I’m in the
laundromat
because my dryer broke
and this radio is too loud
and every song sounds insincere –
finally Annie Lennox and
the Eurythmics are singing
Talk to Me.
I wonder when I’ll ever
get around to reading
Ulysses.
The radiator is painted
an almost indescribable
shade of turquoise.
Lively but dead serious –
mechanical.
The top of each rib protrudes
thin, flat and sharp.
I can imagine these edges
pressing into my face
after they arrest me in the
grand sweep.
Harnesses and 19th century
contraptions hoisting the radiator
above prisoners strapped to beds.
Thirty full seconds for each
inmate.
What if they decide to heat them?
Loud sirens nearby.
A city wind blowing
through the open door.
A guy reading a
book asks me
if I smell
cigarette smoke.
“No.”
Information is a jewel encrusted codpiece
Worn by a eunuch on his death bed
In the hands of the wrong person revealing everything
In the hands of the right person revealing impotence
The wheels roll and plants grow
A man and a woman approach one another
Diamonds nick a valve in my heart and I wake to find you
Dressing me with misinformation
from my collection Jawbone (Ekstasis Editions, 2005)
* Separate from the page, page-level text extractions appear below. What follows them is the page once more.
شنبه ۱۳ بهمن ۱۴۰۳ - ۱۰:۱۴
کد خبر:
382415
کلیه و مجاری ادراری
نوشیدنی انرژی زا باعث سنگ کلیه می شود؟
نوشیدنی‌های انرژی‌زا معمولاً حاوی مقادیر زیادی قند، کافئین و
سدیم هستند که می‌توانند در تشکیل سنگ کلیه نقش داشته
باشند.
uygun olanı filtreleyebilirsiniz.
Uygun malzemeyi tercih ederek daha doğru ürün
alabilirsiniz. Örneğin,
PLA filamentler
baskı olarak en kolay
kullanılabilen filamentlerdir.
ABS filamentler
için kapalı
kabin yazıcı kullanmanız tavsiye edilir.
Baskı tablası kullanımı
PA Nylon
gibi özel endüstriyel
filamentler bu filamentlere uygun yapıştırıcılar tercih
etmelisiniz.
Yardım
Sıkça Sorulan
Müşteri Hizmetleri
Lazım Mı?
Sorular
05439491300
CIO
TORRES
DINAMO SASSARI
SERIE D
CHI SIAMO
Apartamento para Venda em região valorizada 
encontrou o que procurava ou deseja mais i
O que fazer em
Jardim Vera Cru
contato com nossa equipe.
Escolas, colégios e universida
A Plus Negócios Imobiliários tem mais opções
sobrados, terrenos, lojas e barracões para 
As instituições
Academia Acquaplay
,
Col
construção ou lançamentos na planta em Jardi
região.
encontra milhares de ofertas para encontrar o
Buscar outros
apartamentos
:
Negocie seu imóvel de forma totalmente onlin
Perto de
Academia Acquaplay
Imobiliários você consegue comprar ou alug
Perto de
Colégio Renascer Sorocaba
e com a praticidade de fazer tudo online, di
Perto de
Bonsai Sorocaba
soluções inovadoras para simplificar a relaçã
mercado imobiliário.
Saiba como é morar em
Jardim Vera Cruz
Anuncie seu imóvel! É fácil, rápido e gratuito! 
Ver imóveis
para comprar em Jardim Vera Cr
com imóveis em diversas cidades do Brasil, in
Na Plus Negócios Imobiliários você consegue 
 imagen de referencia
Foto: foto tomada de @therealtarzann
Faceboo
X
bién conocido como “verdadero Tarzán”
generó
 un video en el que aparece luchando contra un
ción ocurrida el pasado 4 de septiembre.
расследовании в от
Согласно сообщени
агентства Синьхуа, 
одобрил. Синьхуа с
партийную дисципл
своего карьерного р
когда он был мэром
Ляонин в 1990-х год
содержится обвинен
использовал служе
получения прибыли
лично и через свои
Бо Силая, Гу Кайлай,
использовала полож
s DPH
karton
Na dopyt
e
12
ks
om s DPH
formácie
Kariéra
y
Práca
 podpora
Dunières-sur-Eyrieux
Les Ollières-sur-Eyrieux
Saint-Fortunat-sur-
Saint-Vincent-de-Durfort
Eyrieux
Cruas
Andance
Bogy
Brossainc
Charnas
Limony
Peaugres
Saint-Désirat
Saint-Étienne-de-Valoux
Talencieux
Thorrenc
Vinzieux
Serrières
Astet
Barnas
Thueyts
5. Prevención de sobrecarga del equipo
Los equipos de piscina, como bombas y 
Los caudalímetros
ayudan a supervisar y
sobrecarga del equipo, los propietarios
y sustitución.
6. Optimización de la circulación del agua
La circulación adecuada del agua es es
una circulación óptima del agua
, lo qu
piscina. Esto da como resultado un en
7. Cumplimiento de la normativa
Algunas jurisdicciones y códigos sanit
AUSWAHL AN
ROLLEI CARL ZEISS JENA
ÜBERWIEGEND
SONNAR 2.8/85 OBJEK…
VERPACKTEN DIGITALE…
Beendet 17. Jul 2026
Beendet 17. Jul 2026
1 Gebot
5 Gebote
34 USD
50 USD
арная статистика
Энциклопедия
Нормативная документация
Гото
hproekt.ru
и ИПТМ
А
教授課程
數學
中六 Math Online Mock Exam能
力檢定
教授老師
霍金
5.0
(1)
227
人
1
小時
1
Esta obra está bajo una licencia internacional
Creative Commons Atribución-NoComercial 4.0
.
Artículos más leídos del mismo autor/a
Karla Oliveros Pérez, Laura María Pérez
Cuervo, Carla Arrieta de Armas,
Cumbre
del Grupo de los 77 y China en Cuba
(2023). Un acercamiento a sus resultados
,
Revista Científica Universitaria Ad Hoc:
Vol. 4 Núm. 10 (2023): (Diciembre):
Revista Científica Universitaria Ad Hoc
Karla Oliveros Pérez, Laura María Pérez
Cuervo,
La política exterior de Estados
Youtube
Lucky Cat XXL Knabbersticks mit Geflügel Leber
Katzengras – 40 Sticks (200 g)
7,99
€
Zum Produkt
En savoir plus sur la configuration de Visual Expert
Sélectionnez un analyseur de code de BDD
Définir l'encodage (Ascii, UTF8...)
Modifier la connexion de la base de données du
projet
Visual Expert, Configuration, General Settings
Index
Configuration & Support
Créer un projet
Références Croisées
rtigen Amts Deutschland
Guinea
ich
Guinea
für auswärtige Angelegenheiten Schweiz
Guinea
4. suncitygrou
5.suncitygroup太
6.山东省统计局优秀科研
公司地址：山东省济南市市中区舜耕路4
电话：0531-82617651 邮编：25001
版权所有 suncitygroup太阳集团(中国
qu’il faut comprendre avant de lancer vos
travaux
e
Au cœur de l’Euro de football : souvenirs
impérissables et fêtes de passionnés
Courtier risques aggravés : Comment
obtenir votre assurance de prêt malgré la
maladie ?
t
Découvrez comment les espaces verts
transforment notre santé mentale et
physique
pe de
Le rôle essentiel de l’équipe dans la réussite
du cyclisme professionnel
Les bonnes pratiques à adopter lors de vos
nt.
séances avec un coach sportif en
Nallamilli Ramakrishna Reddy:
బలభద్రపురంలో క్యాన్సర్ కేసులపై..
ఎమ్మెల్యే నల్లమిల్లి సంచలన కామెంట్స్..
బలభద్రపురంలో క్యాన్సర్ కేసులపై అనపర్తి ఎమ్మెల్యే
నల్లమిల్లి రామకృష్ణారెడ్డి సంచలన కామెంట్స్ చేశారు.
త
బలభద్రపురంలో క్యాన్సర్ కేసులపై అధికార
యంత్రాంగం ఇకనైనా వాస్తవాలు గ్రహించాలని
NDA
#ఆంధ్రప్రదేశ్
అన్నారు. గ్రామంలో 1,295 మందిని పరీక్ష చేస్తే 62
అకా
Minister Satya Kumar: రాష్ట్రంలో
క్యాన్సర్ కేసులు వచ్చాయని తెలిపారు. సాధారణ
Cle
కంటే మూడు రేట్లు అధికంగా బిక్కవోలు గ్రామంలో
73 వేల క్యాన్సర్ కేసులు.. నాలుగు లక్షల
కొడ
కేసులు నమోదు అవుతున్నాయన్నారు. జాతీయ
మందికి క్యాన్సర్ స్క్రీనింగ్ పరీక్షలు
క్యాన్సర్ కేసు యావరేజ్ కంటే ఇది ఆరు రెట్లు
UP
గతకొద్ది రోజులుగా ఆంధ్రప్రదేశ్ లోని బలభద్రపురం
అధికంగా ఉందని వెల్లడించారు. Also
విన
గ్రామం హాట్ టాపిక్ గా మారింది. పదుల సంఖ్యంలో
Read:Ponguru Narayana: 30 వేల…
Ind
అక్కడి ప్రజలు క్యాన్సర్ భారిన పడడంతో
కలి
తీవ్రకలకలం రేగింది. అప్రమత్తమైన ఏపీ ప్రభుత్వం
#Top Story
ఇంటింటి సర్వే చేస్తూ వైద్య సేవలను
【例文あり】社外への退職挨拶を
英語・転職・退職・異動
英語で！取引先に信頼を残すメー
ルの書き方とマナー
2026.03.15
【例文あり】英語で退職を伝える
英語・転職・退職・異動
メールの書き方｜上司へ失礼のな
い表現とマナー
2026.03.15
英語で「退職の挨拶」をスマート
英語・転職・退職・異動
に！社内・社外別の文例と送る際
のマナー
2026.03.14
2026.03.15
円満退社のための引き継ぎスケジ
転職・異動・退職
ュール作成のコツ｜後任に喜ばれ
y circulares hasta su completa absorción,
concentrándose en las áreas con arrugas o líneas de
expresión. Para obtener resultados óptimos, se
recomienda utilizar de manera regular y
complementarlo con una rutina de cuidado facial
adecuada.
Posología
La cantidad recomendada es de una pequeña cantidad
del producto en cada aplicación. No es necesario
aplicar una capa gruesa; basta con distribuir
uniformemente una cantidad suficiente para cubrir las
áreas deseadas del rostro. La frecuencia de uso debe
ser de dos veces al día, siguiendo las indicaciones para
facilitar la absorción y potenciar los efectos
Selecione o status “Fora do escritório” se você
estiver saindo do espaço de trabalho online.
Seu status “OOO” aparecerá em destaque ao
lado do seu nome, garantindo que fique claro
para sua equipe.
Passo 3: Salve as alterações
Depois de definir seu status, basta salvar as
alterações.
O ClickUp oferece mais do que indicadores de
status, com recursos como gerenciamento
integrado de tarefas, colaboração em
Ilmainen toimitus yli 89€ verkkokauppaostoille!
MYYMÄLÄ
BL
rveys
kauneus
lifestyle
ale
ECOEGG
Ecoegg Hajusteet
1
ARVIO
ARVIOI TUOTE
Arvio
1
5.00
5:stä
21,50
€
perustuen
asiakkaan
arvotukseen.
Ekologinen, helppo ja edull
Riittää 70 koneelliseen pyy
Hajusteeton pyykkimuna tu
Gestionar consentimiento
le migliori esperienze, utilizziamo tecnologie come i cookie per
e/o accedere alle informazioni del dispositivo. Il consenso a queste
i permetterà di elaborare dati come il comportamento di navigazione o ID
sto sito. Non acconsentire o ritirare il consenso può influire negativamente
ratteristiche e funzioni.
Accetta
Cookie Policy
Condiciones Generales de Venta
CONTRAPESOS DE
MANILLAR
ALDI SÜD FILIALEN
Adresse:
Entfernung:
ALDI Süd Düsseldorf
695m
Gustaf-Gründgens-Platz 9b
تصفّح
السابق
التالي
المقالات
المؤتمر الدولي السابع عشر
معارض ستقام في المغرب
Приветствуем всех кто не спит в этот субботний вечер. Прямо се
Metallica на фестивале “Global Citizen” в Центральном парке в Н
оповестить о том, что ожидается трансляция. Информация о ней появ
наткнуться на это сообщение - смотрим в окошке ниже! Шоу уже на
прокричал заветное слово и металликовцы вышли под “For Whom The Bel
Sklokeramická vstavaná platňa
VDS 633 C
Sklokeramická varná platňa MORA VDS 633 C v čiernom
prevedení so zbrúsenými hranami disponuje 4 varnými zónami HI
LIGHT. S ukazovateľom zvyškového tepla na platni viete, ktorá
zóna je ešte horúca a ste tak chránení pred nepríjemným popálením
Seeing the unseen between my eyes and outer space
I was a boy painting my sparkling new bicycle
With house paint
Squinting in the shade of a sunflower
Wiping soil and lumps of melted star off the brush
Aiming for that white-as-a-skeleton-invisible-sky-hourglass
Concept of two gods becoming one
Me and my bicycle at the intersection –
Red lights fading my pupils dilated
from Jawbone – Ekstasis Editions – 2005
When I was a boy in Kansas City, one summer, I studied the sky. It was a dull white far off in the distance, and yet up close ‘it’ was invisible. So it dawned on me to paint my new bicycle white; up close the bicycle would be invisible, at a distance everything would seem normal. My mother was more than happy to keep me busy and found the paint and a couple of large brushes. I threw myself into the task, painting the seat, the chain, the handlebars…everything! Sadly the next day the paint flaked off and my experiment failed. Several decades later I was reading a creation myth about two gods battling in the sky. One god lost a foot to a sharp knife and black ‘blood’ (night of course) filled the sky. I remembered painting the bicycle, and decided to harmonize both ‘sky’ narratives, intertwining them in a poem. My editor reviewed my work and, being a minimalist, took out her pen; underlining, crossing out, and circling lines. In the end I had a nine line poem.